Eu acredito que sim. Se a gente passar agora, nos próximos 20, 30 dias, na Comissão de Educação, a CCJ só vai discutir sobre constitucionalidade e juridicidade, e o governo é maioria lá. A gente aprova e segue para o Senado. Os senadores têm sido muito coerentes em matérias que dizem respeito à família, têm dado uma atenção muito especial. Eu creio que não vai ser difícil passar pelo Senado, não.
Na semana passada, o presidente diminuiu o Conanda [Conselho Nacional dos Direitos da Criança e do Adolescente]. E, faz algumas semanas, a senhora exonerou uma coordenadora do CNDH [Conselho Nacional de Direitos Humanos]. Há muitos funcionários no seu ministério remanescentes de gestões passadas, inclusive do PT. Esses funcionários têm sido uma pedra no sapato do ministério?

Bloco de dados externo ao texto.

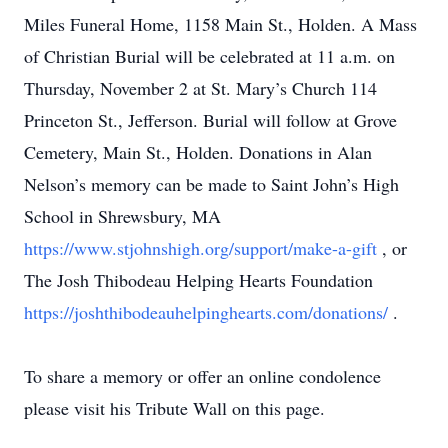
Miles Funeral Home, 1158 Main St., Holden. A Mass
of Christian Burial will be celebrated at 11 a.m. on
Thursday, November 2 at St. Mary’s Church 114
Princeton St., Jefferson. Burial will follow at Grove
Cemetery, Main St., Holden. Donations in Alan
Nelson’s memory can be made to Saint John’s High
School in Shrewsbury, MA
https://www.stjohnshigh.org/support/make-a-gift
, or
The Josh Thibodeau Helping Hearts Foundation
https://joshthibodeauhelpinghearts.com/donations/
.
To share a memory or offer an online condolence
please visit his Tribute Wall on this page.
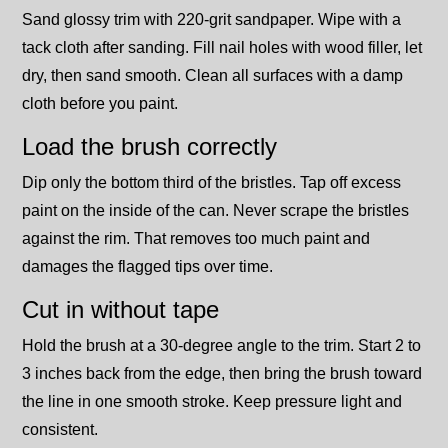
Sand glossy trim with 220-grit sandpaper. Wipe with a
tack cloth after sanding. Fill nail holes with wood filler, let
dry, then sand smooth. Clean all surfaces with a damp
cloth before you paint.
Load the brush correctly
Dip only the bottom third of the bristles. Tap off excess
paint on the inside of the can. Never scrape the bristles
against the rim. That removes too much paint and
damages the flagged tips over time.
Cut in without tape
Hold the brush at a 30-degree angle to the trim. Start 2 to
3 inches back from the edge, then bring the brush toward
the line in one smooth stroke. Keep pressure light and
consistent.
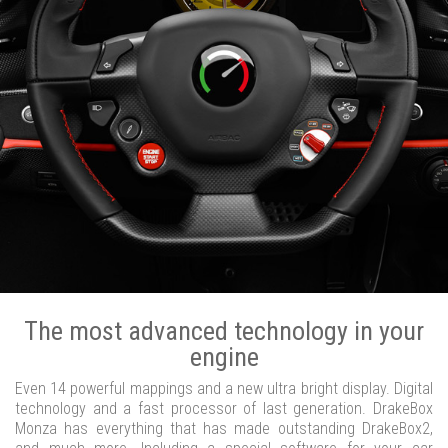
The most advanced technology in your
engine
Even 14 powerful mappings and a new ultra bright display. Digital
technology and a fast processor of last generation. DrakeBox
Monza has everything that has made outstanding DrakeBox2,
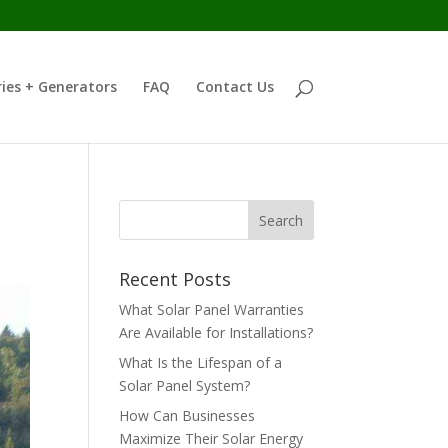
ies + Generators
FAQ
Contact Us
Recent Posts
What Solar Panel Warranties
Are Available for Installations?
What Is the Lifespan of a
Solar Panel System?
How Can Businesses
Maximize Their Solar Energy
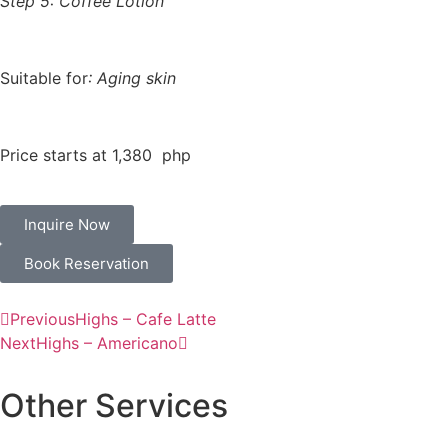
Step 5: Coffee Lotion
Suitable for
: Aging skin
Price starts at 1,380 php
Inquire Now
Book Reservation
Previous
Highs – Cafe Latte
Next
Highs – Americano
Other Services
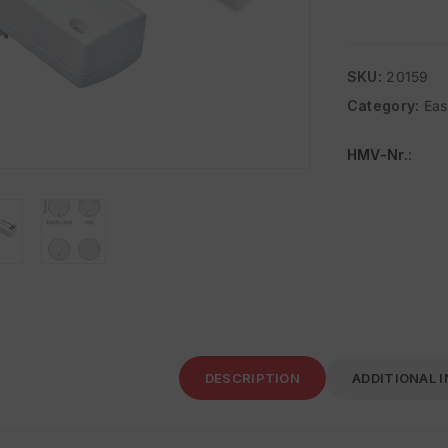
SKU:
20159
Category:
Ea
HMV-Nr.
:
DESCRIPTION
ADDITIONAL 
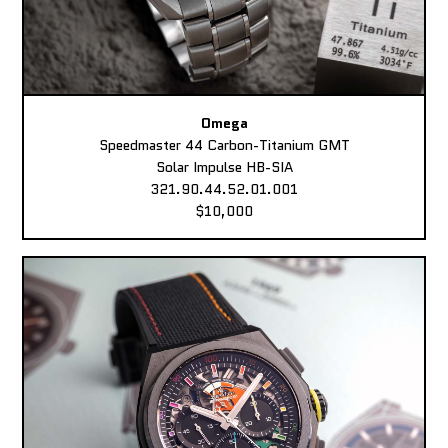
Omega
Speedmaster 44 Carbon-Titanium GMT
Solar Impulse HB-SIA
321.90.44.52.01.001
$10,000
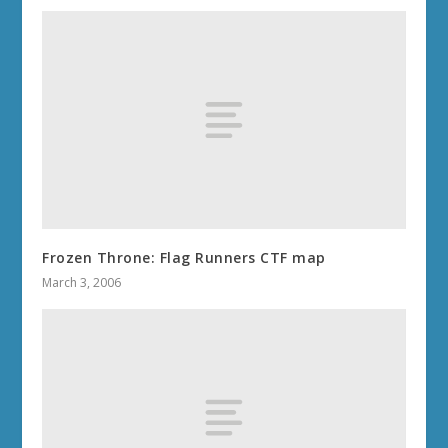
Frozen Throne: Flag Runners CTF map
March 3, 2006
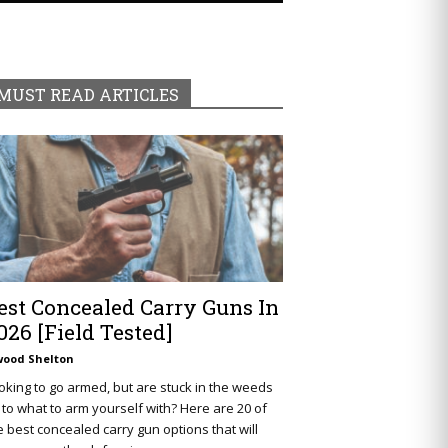
MUST READ ARTICLES
est Concealed Carry Guns In
026 [Field Tested]
wood Shelton
oking to go armed, but are stuck in the weeds
 to what to arm yourself with? Here are 20 of
e best concealed carry gun options that will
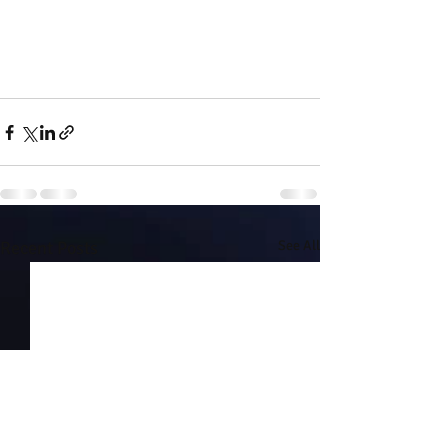
Recent Posts
See All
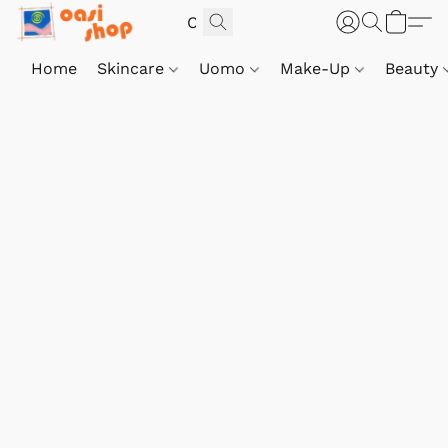
Home
Skincare
Uomo
Make-Up
Beauty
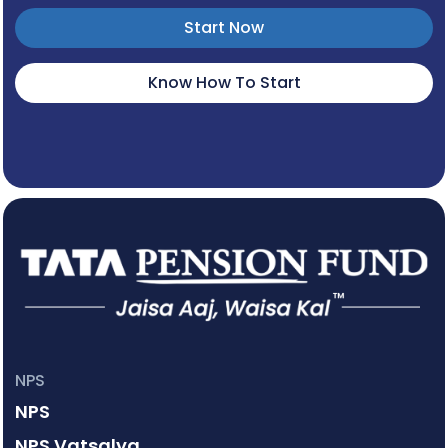
Start Now
Know How To Start
NPS
NPS
NPS Vatsalya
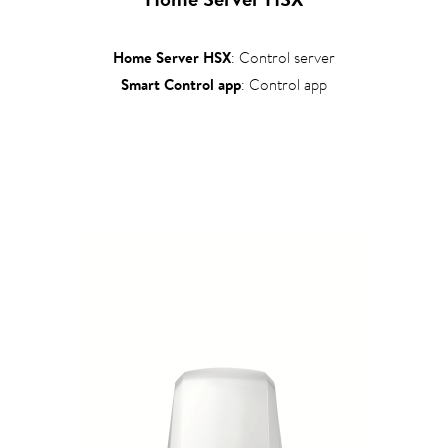
Home Server HSX
: Control server
Smart Control app
: Control app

Não. Não. Os servidores que ficaram são muito técnicos. Agora, com relação ao Conanda, eu tenho que dizer o seguinte: a gente precisava repaginar o Conanda seguindo os critérios do decreto anterior que reformulou todos os outros conselhos.
O Conanda era um conselho com 28 membros. Para você ter uma ideia, havia duas cadeiras LGBT, havia a CUT, e muitas instituições que não estão ligadas à pauta da criança e do adolescente. A gente gostaria de ter no Conanda instituições e movimentos que realmente trabalhem com a criança, com os direitos da criança e do adolescente. Foi nesse sentido. Primeiro, diminuir um pouco o número de conselheiros, porque é muito caro marcar reunião, trazer esse povo, é muito caro 28 pessoas. Como a gente está nessa fase de economia e praticidade, nós reformulamos e diminuímos de 28 para 18. E estabelecemos regras de ter instituições que realmente estejam ligadas à pauta da infância. Causou certo desconforto? Causou.
Outra exigência que a gente traz é que as reuniões, agora, não sejam mais mensais, mas trimestrais e, de preferência, por videoconferência. Nós estamos vivendo um momento novo no Brasil. As considerações de conselhos estavam muito ligadas ao passado. Hoje, é tudo muito transparente e tudo muito rápido. Os conselheiros podem se falar por WhatsApp, podem se falar o tempo todo por telefone. Reunir os conselhos uma vez por mês é caro. No Conselho da Mulher, por exemplo, teve reunião que chegou a custar R$ 110 mil por mês.
Hoje, com a tecnologia, não há essa necessidade de reuniões presenciais. A gente propôs o seguinte: quem estiver em Brasília faz reunião presencial e quem estiver fora acompanha por videoconferência. Isso causou certo desconforto.
O maior objetivo do ministério agora é fortalecer os conselhos municipais e estaduais. De que adianta ter um Conanda grande, robusto, reunindo-se uma vez por mês, se eu não tenho conselhos em municípios, se os conselhos dos municípios estão enfraquecidos? O presidente Bolsonaro veio com a seguinte proposta: "mais Brasil, menos Brasília". Nessa linha que a gente trabalhou. Agilidade, praticidade e resultado.